Which is the best anti-hypertensive drug? According to the KDOQI guideline, hypertensive people with diabetes and chronic kidney disease stages 1-4 should be treated with an ACE inhibitor or an angiotensin receptor blocker, usually in combination with a diuretic25). An approach to diabetic nephropathy based on RAAS blockade in type II diabetes is projected to result in a lower incidence of end-stage renal disease (66%) compared with placebo patients. It is also suggested that using an ACE inhibitor or an angiotensin receptor blocker in normotensive patients with diabetes and albuminuria levels ≥30mg/g is more beneficial. In the KDIGO guideline, the use of agents that block the RAAS system is recommended or suggested in all patients with an albumin excretion rate of ≥30 mg/24 h19). The ESH /ESC hypertension guideline announced that RAS blockers are more effective in reducing albuminuria than other antihypertensive agents21). The ONTARGET study showed that both angiotensin receptor blockers and ACE inhibitors were equally effective in improving outcome (dialysis, doubling of serum creatinine, and death), and the number of events for the composite outcome was similar for both26). Because of the reduction in renal function, the use of diuretics is mainly important in patients with chronic kidney disease who are usually volume overloaded.

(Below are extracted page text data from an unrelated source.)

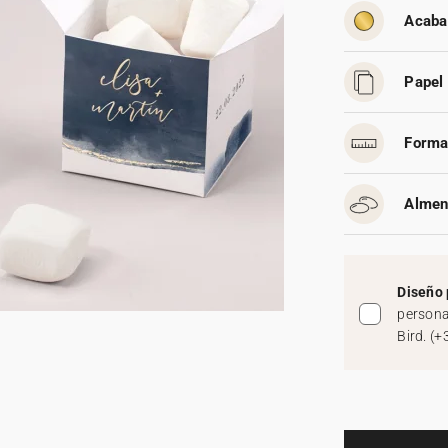
Acaba
Papel 
Forma
Almen
Diseño 
persona
Bird.
(
+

The attainment of target BP in patients with chronic kidney disease typically requires multidrug therapy as seen in several clinical studies. It is commonly accepted that a combination of an ACE inhibitor with a calcium channel blocker is superior to placebo and equivalent or superior to ACE inhibitors alone for inhibiting the progression of diabetic kidney disease. The ACCOMPLISH study showed that the combination of an ACE inhibitor with a calcium channel blocker is superior to the combination of ACE inhibitors with a beta blocker27).
A number of trials and meta-analyses have shown that the combination of ACE inhibitor/angiotensin receptor blocker therapy has a greater anti-proteinuric effect than either agent alone. However, in the dual-therapy group of the Ontarget study, even though there was a significant reduction in proteinuria, there was an increase in adverse effects and worsening renal outcomes26). Whether the combination of ACE inhibitor/angiotensin receptor blocker therapy may be beneficial for the cardio-renal outcomes in non-elderly patients with chronic GN who do not have high cardiovascular risk remains unresolved.
In summary, the combination of an ACE inhibitor/angiotensin receptor blocker with a calcium channel blocker (long-acting dihydropyridine or non-dihydropyridine) and a diuretic may be effective to attain the target BP and to reduce the amount of urinary protein excretion in patients with chronic GN.